All of these considerations lead us to strongly urge conference organizers to develop comprehensive guidance for conference submissions that address the various types of potentially problematic submission patterns containing substantial textual overlap: ‘present-little or no revision-present again’ vs. some version of salami presentation, such as ‘present-refine/add data-present again’ [52]. We recognize that each conference may have different sets of goals, different types of audiences, and that their meetings can vary in competitiveness in ways similar to high vs. low impact journals. However, perhaps such forms of double-dipping, particularly the ethically questionable ‘present-no revision-present again’ do not seem to make much sense at a time when governmental funding for science, as well as most institutional conference travel budgets, have become so competitive. Thus, in the same way that duplicate grant proposals that have received funding result in the denial of funding for other worthy, original research [58], travel funding for double-dipped presentations means that other potentially valuable research might not be disseminated.

The analysis reported herein confirms that the level of plagiarism at scientific meetings is very similar to what we reported for peer-reviewed publications before the wide-spread use of tools by journals to identify suspect manuscript submissions. We found more textual overlap suggesting plagiarism than self-plagiarism, which was somewhat surprising in light of earlier studies of conference submissions [40,41,42,43]. It is possible that text recycling in conference papers is simply just a more acceptable, perhaps even expected, practice in certain disciplines within the social sciences [54, 57] relative to those in the biomedical sciences. One possible explanation for the finding regarding plagiarism may be that those tempted to cross an ethical line refrain from doing so at meetings where there is face-to-face direct contact with those you may have “borrowed” from. Our data support that conjecture in two ways. At smaller meetings among smaller research communities there is less similarity among abstracts; and, across all meetings, there was no evidence of any plagiarism where the material was taken from meeting abstracts. We suggest that a more permanent, homogeneous archive of conference proceedings is needed to facilitate research on the etiology of scientific misconduct, novelty, and breakthroughs. To the end, our database of results (ethicsdb.org) should not be overlooked.

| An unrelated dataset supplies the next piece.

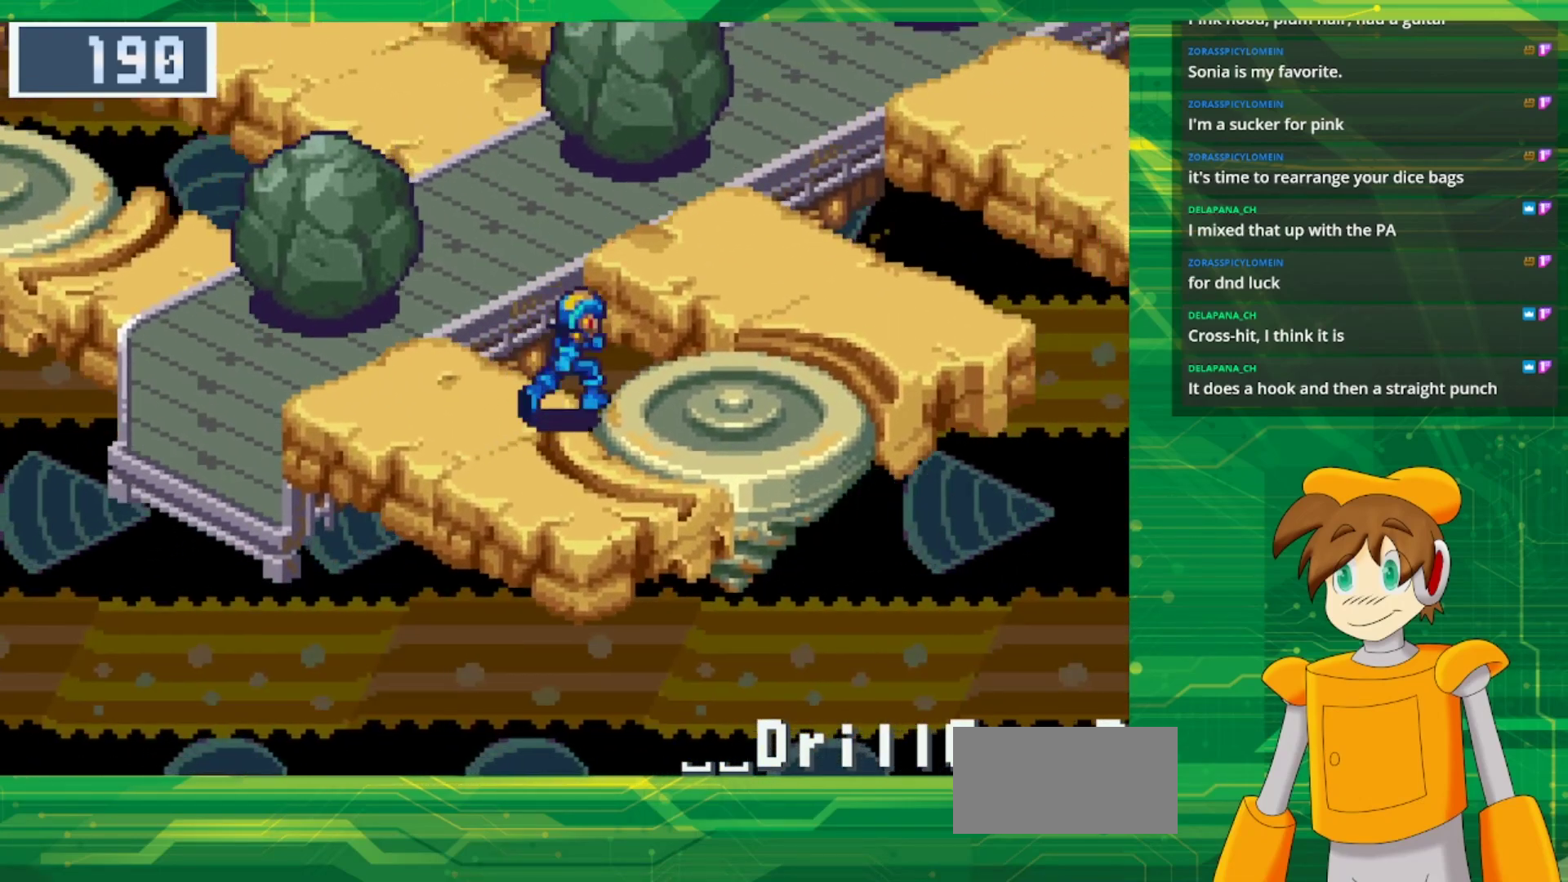
{"buttons": ["B", "DPAD_DOWN", "DPAD_RIGHT"], "events": [[33, "DPAD_RIGHT", "up"], [150, "DPAD_RIGHT", "down"], [383, "DPAD_UP", "up"], [500, "DPAD_DOWN", "down"]]}
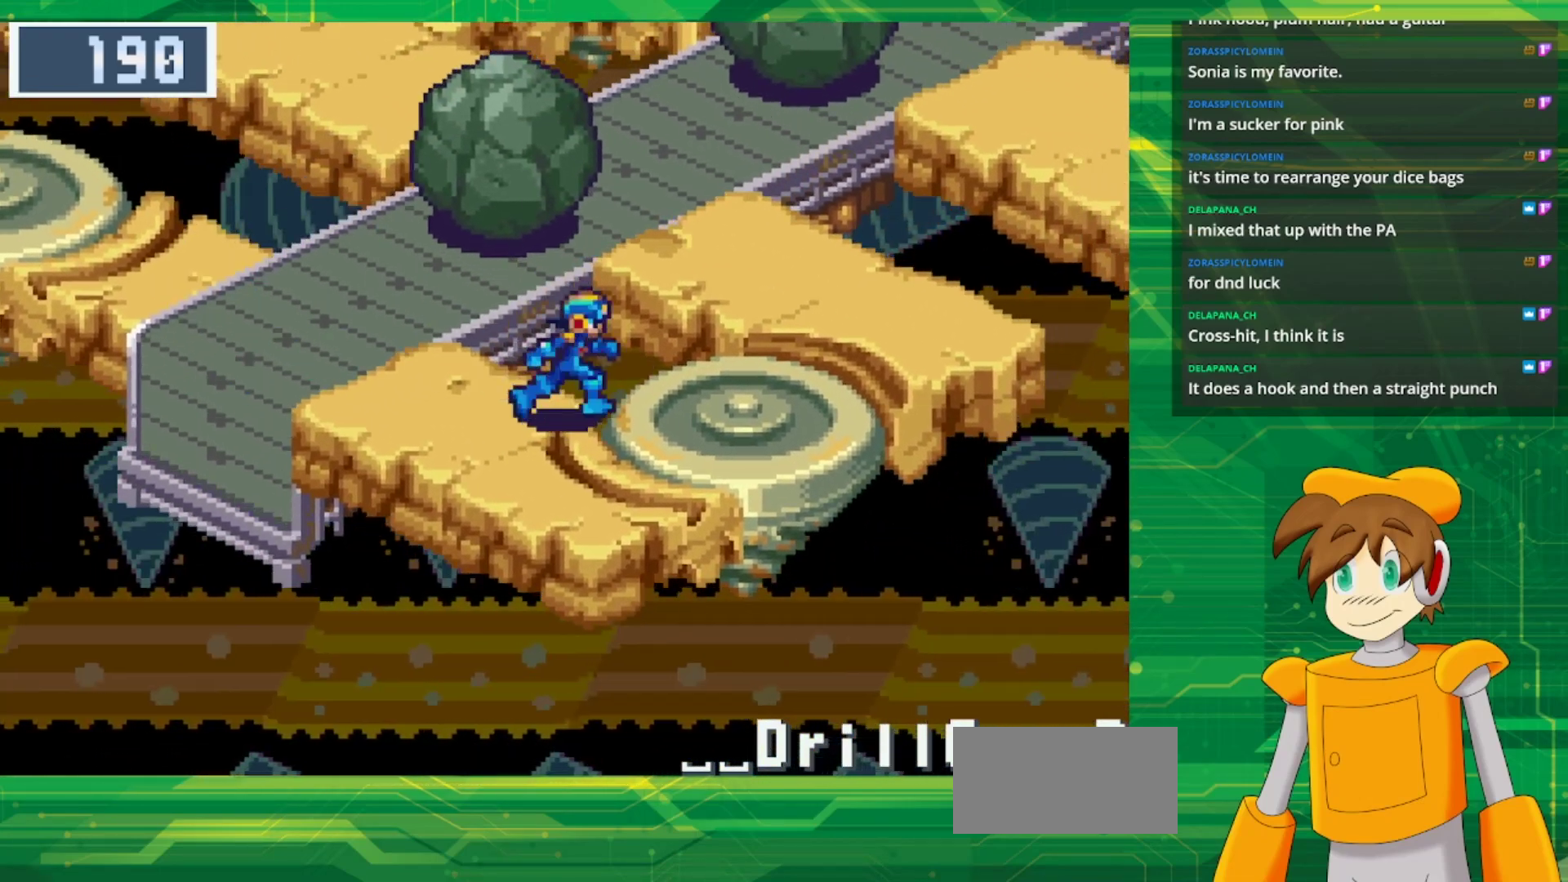
{"buttons": ["B", "DPAD_UP"], "events": [[150, "DPAD_DOWN", "up"], [267, "DPAD_UP", "down"], [300, "DPAD_RIGHT", "up"]]}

One obvious limitation with the present study is that textual overlap detected by our methods is confined to the conference abstracts and not the actual presentations themselves. Thus, it is conceivable that in some cases (many?) greater amounts of overlap are found in the actual presentations themselves. In a similar vein, and as noted by a referee, although our comparisons spanned 3 meeting years, it is possible, even likely, that there were instances of text overlap that occurred across longer time spans between conference abstracts. In sum, and given that previous work using a similar methodology with Medline abstracts resulted in 56 retractions of the scientific literature [35] (plus dozens more not recorded in Medline [59]) within months following the initial publication [34], we are confident that our data represents a good indication, albeit it a conservative one, of significant overlap in actual presentations.

Conclusions

Scientific progress depends on accurate and reliable information exchange. Dissemination of research findings represents the seed for future scientific discoveries and validation for existing observations and theories. There has been substantial progress injecting research integrity principles into the peer-reviewed literature, however, it is also important for these principles to be similarly applied to the other major exchange modality, the scientific meeting. This analysis indicates that textual overlap in abstracts of papers presented at scientific meetings is one-tenth that of peer-reviewed publications, yet the plagiarism rate is approximately the same as previously measured in peer-reviewed publications. This latter finding underscores a need for monitoring scientific meeting submissions – as is now done when submitting manuscripts to peer-reviewed journals – to improve the integrity of scientific communications.